Das katalanische Regionalparlament könnte am Dienstag die Unabhängigkeit von Spanien ausrufen. Eine für Montag geplante Parlamentssitzung hatte das spanische Verfassungsgericht verboten, um die Proklamation der Unabhängigkeit zu verhindern. Regionalpräsident Carles Puigdemont verschob daraufhin seinen Auftritt vor dem katalanischen Parlament auf Dienstag.
Die Fronten zwischen beiden Seiten sind seit dem Unabhängigkeitsreferendum am 1. Oktober verhärtet. Dabei hatte sich eine deutliche Mehrheit der Wähler für die Abspaltung der Region ausgesprochen. Allerdings waren nur 43 Prozent der Wahlberechtigten zu den Urnen gegangen. Rajoy lehnt jeden Dialog mit Barcelona ab.

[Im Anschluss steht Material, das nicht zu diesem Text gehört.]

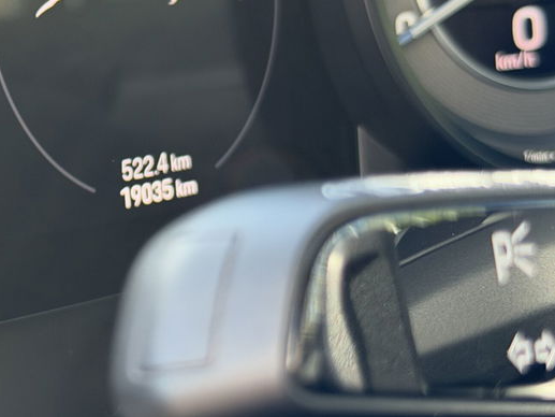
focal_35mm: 95
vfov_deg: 15.5
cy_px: 112
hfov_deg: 20.2
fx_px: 1523
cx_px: 47
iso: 100
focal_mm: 6.76
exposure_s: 1/110
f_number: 1.78
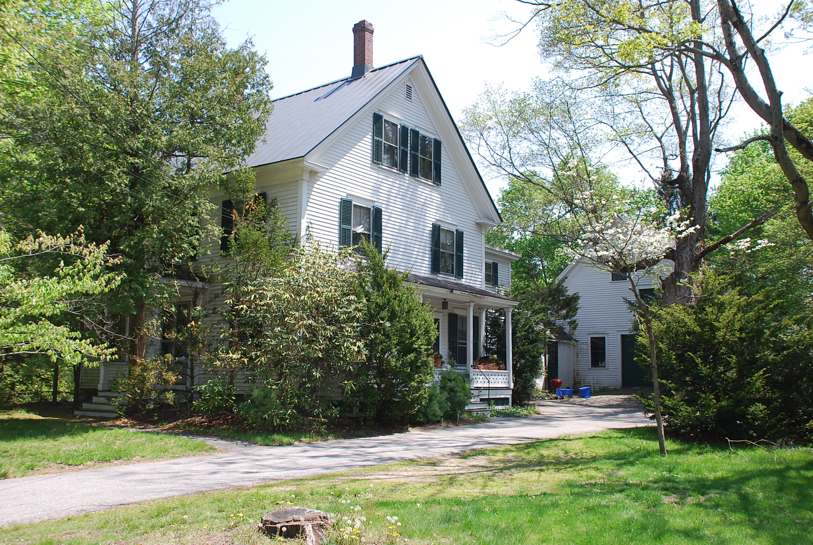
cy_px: 272
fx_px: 746
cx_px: 406
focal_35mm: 33
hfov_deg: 57.2
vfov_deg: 40.1
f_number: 6.3
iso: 100
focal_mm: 22
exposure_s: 1/160
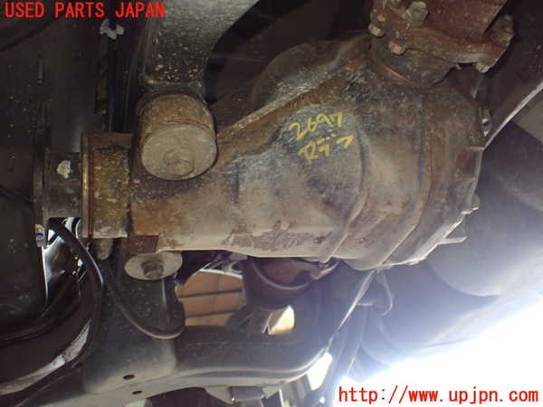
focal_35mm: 30
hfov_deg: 60.0
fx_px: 471
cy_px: 204
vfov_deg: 46.8
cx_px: 272
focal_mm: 5.4
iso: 800
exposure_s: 1/60
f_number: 2.3
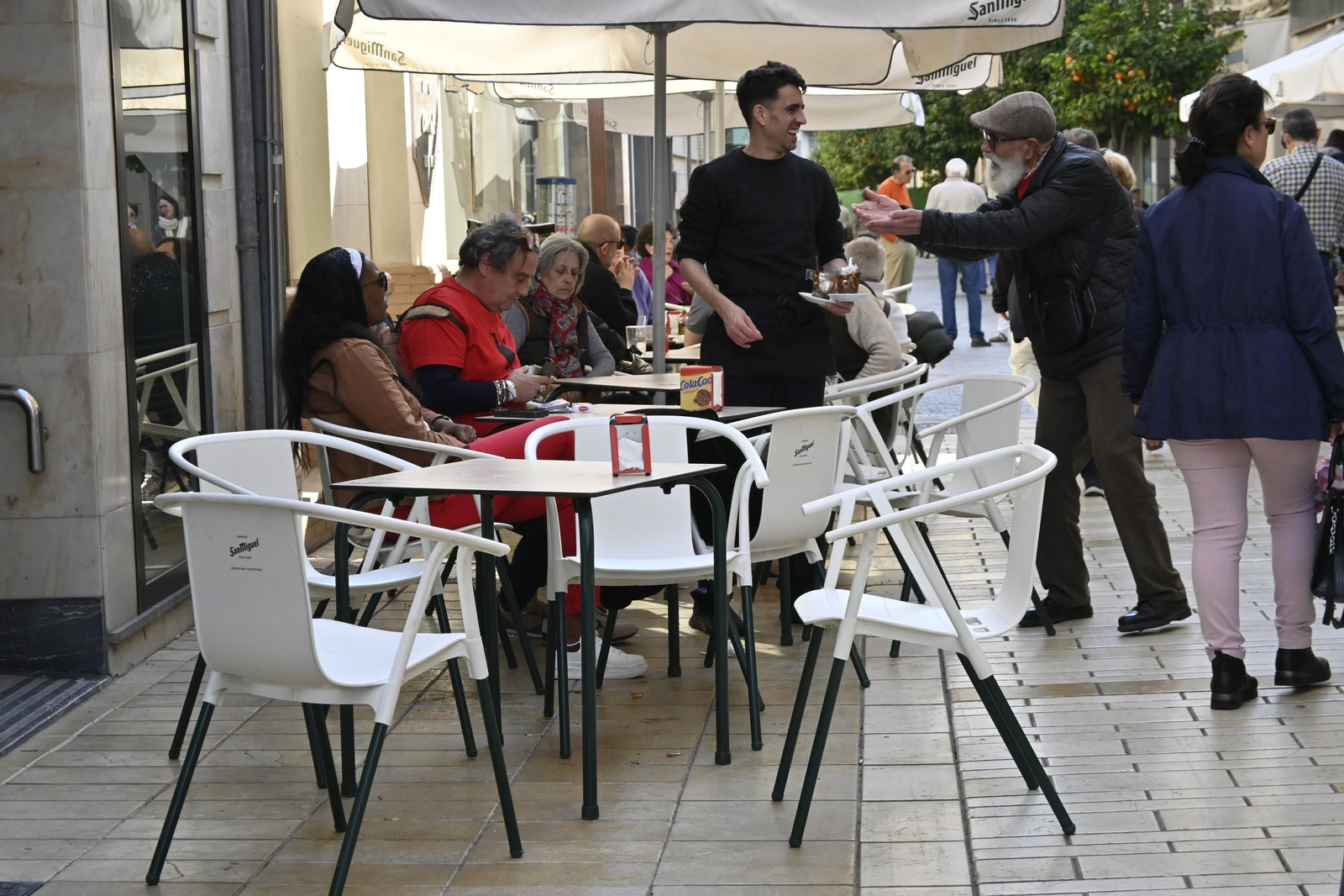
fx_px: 2799
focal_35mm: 75
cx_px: 672
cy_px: 448
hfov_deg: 27.0
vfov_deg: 18.2
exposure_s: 1/800
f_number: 6.3
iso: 1100
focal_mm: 50
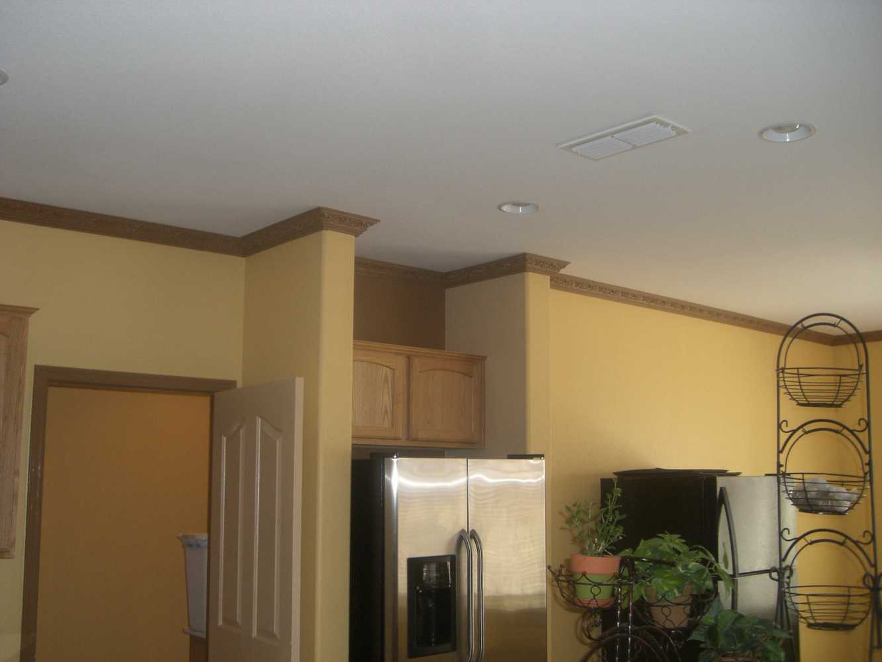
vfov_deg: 37.7
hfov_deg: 49.0
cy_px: 331
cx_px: 441
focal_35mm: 38
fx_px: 968
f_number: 2.7
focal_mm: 6.2
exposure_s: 1/60
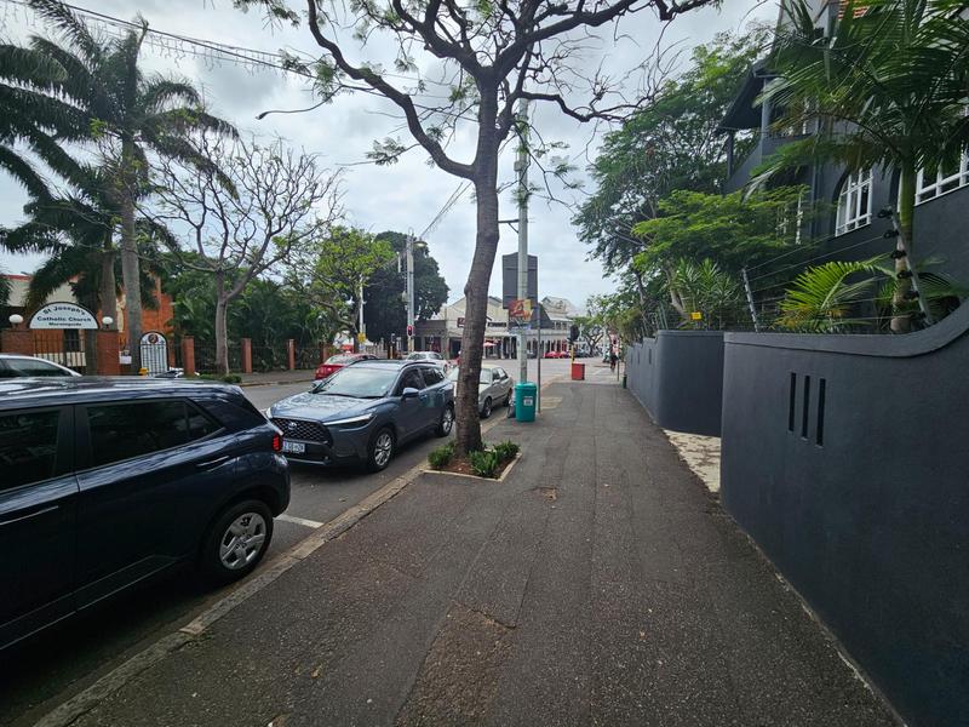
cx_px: 484
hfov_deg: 106.2
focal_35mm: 13
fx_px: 364
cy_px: 364
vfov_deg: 89.9
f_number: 2.2
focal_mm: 2.2
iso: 50
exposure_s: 1/1834
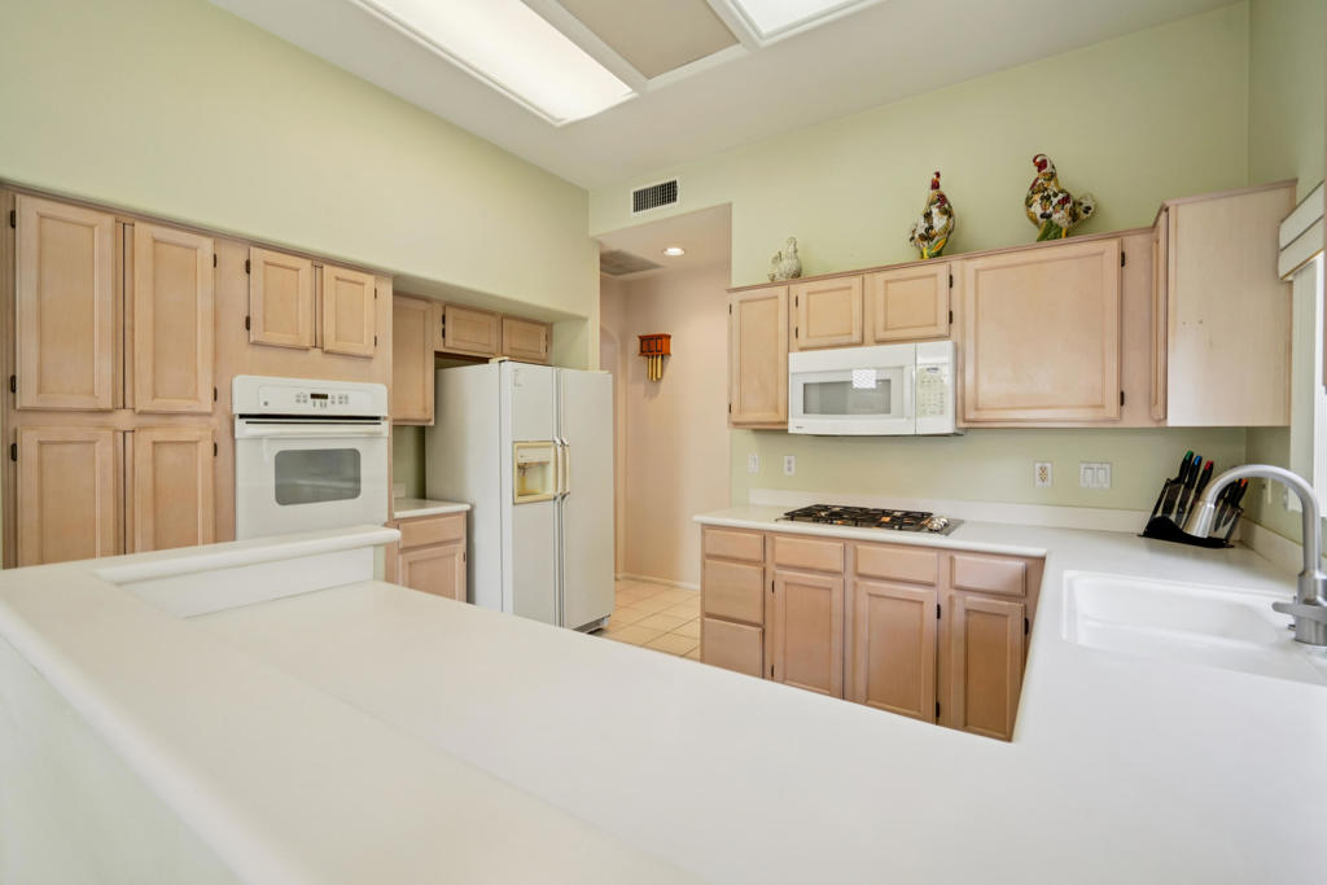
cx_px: 664
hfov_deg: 96.7
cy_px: 442
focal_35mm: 16
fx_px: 590
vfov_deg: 73.8
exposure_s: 1/30
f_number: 8
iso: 320
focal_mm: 16
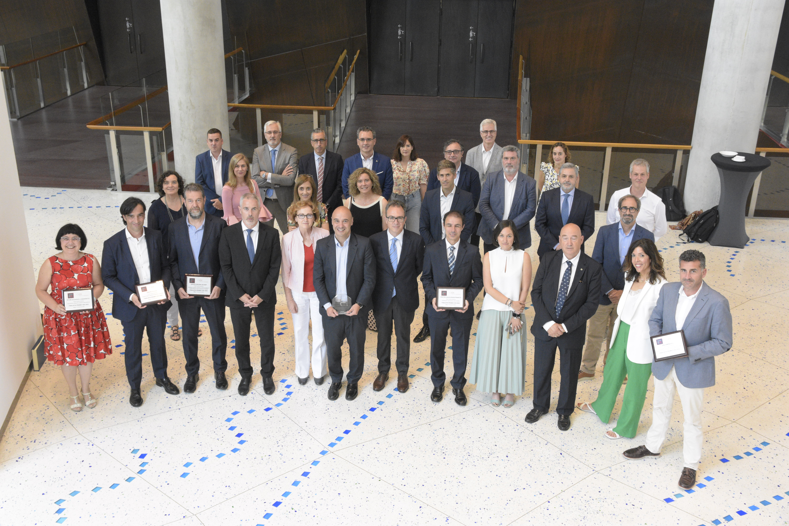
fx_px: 855
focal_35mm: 39
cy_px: 263
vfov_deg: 34.2
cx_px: 394
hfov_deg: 49.6
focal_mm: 26
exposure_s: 1/60
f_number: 7.1
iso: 2500
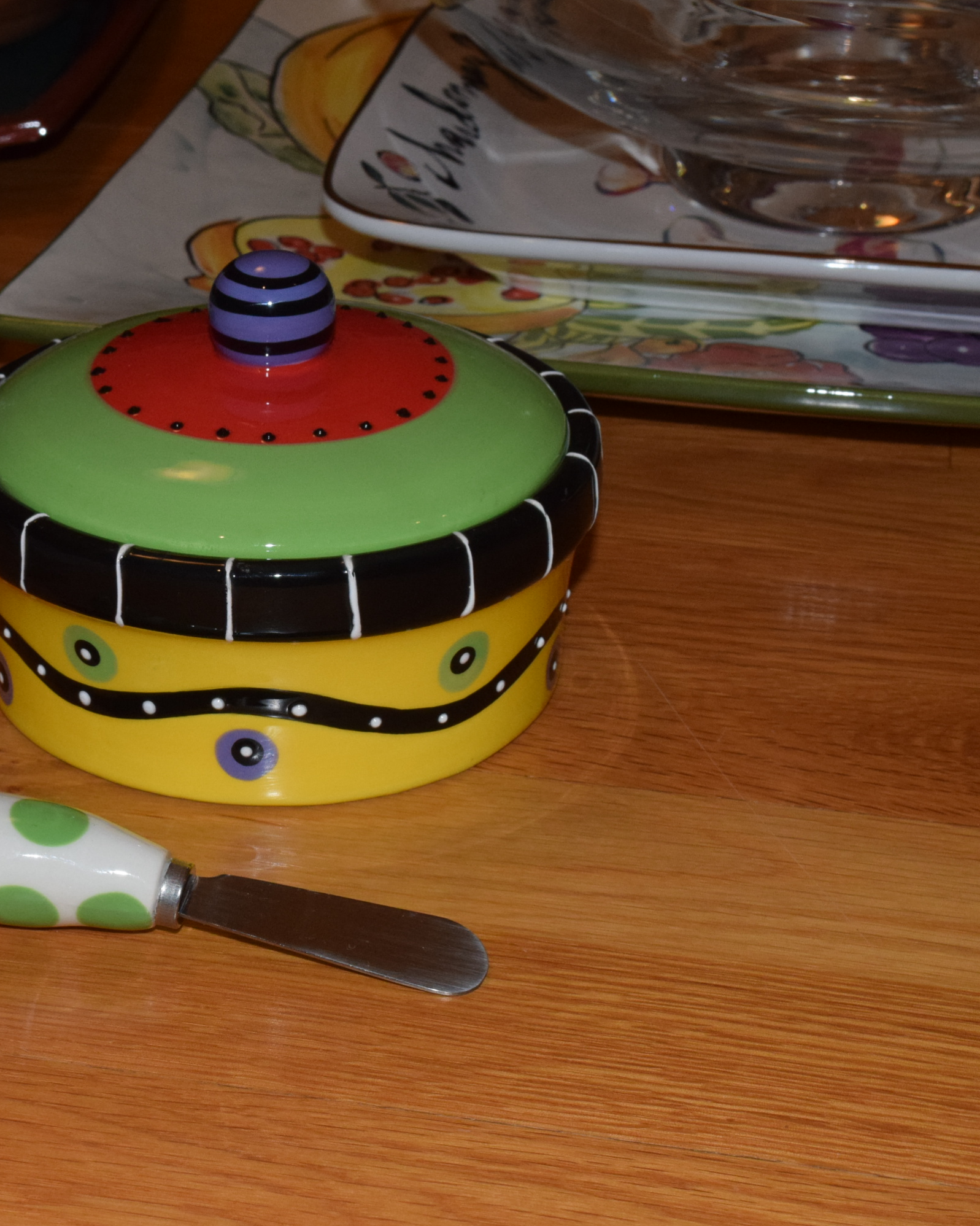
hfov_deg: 20.0
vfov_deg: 25.1
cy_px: 613
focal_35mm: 76
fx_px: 2756
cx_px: 255
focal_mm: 36
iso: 1600
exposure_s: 1/100
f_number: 13
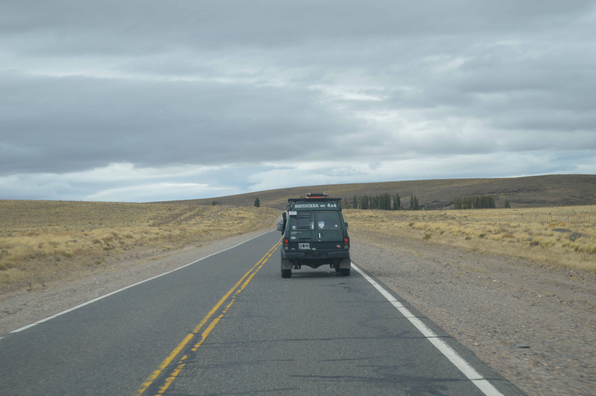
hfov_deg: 24.6
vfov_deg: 16.5
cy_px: 198
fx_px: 1365
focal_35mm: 82
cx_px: 298
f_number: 6.3
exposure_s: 1/160
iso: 100
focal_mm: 55
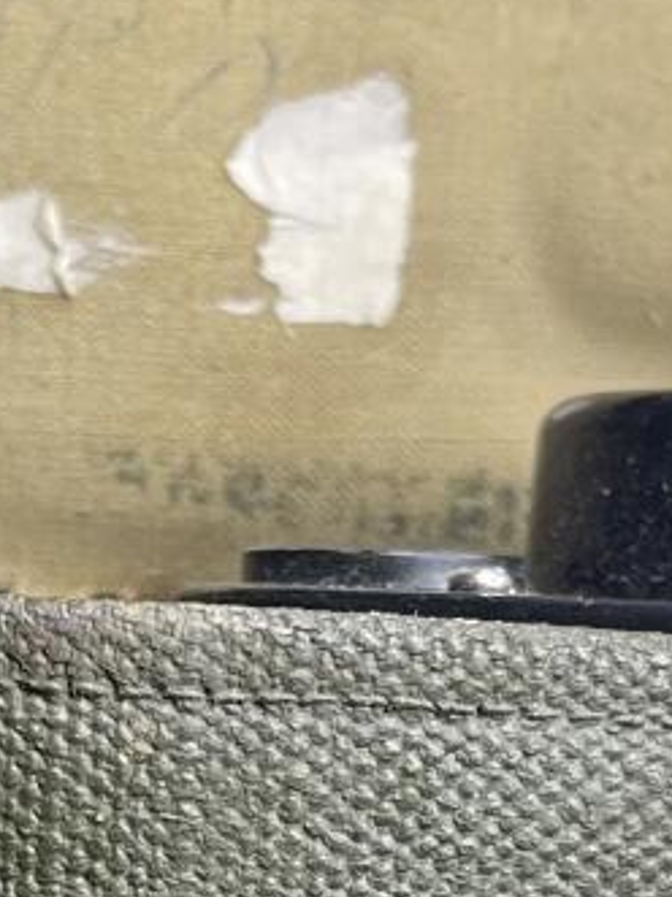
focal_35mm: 136
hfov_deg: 10.7
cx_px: -154
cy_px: 1206
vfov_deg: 13.9
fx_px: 3522
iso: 100
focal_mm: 5.1
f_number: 1.6
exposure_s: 1/50
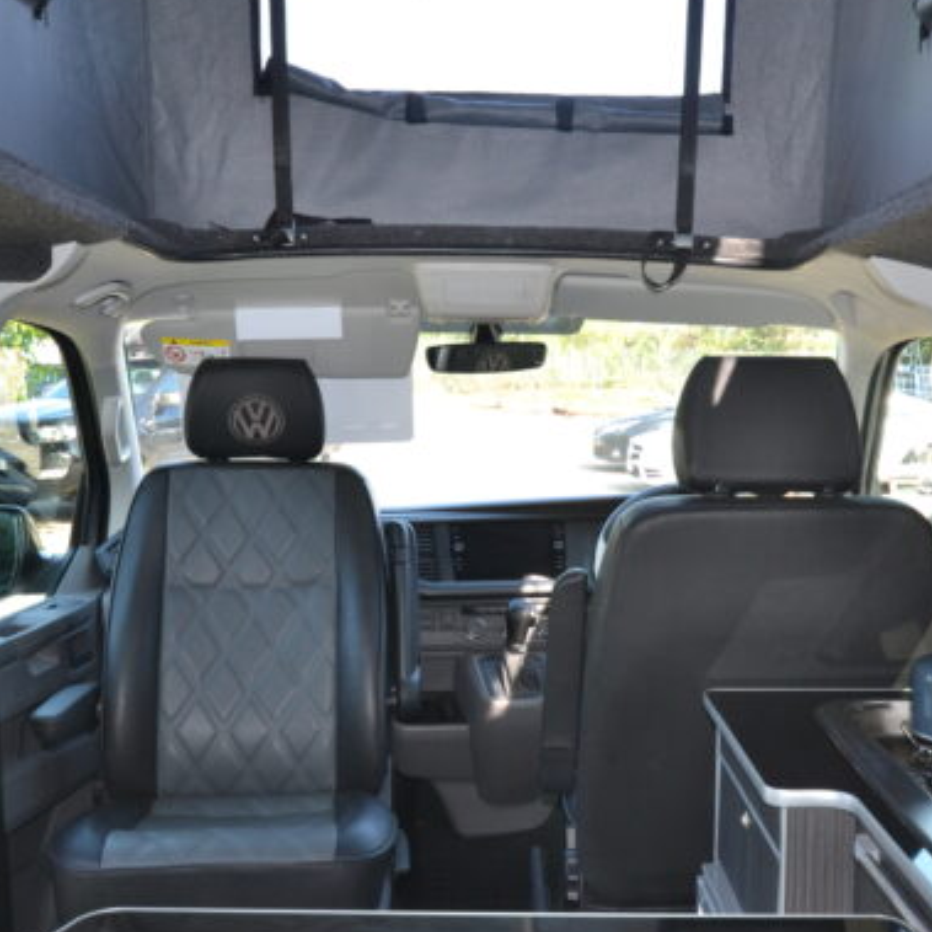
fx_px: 1310
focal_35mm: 43
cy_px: 487
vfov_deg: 39.2
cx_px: 547
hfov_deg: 39.0
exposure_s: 1/100
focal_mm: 20
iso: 400
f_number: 5.6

Die Zentralregierung hatte am vergangenen Wochenende mit einem großen Polizeiaufgebot versucht, das vom Verfassungsgericht für rechtswidrig erklärte Referendum zu verhindern. Polizisten schlossen Wahllokale, beschlagnahmten Abstimmungsunterlagen und hinderten Menschen mit Schlagstöcken und Gummigeschoßen an der Stimmabgabe.
Erst am Freitag entschuldigte sich ein Vertreter Madrids für die Polizeigewalt – Hunderte Menschen waren verletzt worden.